▶ Exercise instructions
Lines containing "哲維說書" should be pulled from the material below.

[[ Entries shown, beginning ]]

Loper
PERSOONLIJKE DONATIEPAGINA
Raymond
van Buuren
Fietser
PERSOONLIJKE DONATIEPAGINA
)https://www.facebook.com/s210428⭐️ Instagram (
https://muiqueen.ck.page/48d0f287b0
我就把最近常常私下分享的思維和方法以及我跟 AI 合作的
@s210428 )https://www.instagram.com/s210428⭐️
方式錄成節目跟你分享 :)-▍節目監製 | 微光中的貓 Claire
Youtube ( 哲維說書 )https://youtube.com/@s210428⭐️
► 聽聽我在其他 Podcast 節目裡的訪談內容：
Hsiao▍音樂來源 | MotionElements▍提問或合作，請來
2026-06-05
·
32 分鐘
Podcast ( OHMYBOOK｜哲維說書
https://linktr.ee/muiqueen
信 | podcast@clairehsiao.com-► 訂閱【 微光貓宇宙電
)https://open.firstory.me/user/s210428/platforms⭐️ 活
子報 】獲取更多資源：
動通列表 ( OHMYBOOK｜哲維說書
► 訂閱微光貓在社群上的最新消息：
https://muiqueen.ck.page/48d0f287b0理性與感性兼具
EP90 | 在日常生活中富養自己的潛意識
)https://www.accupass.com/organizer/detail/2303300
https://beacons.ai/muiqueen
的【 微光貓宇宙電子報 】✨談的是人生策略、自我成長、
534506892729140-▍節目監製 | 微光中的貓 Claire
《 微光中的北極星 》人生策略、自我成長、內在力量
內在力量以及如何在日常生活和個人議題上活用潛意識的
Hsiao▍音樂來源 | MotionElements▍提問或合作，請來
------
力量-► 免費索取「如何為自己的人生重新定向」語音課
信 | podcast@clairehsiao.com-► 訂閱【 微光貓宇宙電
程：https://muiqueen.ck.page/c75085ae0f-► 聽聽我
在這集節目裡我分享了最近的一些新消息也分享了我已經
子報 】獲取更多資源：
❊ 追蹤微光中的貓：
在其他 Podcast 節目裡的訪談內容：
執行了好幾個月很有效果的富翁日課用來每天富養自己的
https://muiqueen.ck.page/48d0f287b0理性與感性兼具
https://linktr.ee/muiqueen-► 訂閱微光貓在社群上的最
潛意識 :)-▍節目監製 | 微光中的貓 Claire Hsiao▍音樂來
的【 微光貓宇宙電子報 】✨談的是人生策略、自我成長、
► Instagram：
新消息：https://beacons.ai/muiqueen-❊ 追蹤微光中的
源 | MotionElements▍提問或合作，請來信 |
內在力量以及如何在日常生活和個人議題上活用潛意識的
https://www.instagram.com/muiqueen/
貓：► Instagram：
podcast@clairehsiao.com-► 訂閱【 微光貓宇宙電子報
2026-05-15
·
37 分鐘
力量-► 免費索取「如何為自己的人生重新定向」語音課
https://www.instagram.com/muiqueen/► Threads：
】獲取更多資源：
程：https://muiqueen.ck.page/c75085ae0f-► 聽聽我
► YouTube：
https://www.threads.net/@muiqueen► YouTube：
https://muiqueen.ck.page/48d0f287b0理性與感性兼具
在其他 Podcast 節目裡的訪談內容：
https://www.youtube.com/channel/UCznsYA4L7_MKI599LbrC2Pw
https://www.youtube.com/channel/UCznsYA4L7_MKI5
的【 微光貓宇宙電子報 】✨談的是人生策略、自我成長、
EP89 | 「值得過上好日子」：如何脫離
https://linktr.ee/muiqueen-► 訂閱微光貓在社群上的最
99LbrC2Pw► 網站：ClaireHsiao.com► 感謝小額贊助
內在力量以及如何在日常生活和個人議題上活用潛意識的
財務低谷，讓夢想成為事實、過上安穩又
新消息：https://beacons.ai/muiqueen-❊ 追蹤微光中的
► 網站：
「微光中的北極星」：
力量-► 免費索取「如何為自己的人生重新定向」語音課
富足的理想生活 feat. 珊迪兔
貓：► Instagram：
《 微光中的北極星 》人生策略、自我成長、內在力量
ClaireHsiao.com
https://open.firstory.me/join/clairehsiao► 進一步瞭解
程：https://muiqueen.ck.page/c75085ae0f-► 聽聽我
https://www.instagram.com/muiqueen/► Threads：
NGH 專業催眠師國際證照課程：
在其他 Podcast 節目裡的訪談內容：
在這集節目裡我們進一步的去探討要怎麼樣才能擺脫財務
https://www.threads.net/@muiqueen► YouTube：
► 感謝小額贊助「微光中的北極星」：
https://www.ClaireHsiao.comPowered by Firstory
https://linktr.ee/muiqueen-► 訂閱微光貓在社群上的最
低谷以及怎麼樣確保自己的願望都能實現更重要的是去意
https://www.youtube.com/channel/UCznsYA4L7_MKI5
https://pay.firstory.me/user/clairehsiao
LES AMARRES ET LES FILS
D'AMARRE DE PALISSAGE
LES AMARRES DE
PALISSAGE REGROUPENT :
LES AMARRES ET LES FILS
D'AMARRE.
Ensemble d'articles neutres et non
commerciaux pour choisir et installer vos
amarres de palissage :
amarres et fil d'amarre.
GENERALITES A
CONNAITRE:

[[ Entries shown, end ]]

▶ Exercise solution
Youtube ( 哲維說書 )https://youtube.com/@s210428⭐️
Podcast ( OHMYBOOK｜哲維說書
動通列表 ( OHMYBOOK｜哲維說書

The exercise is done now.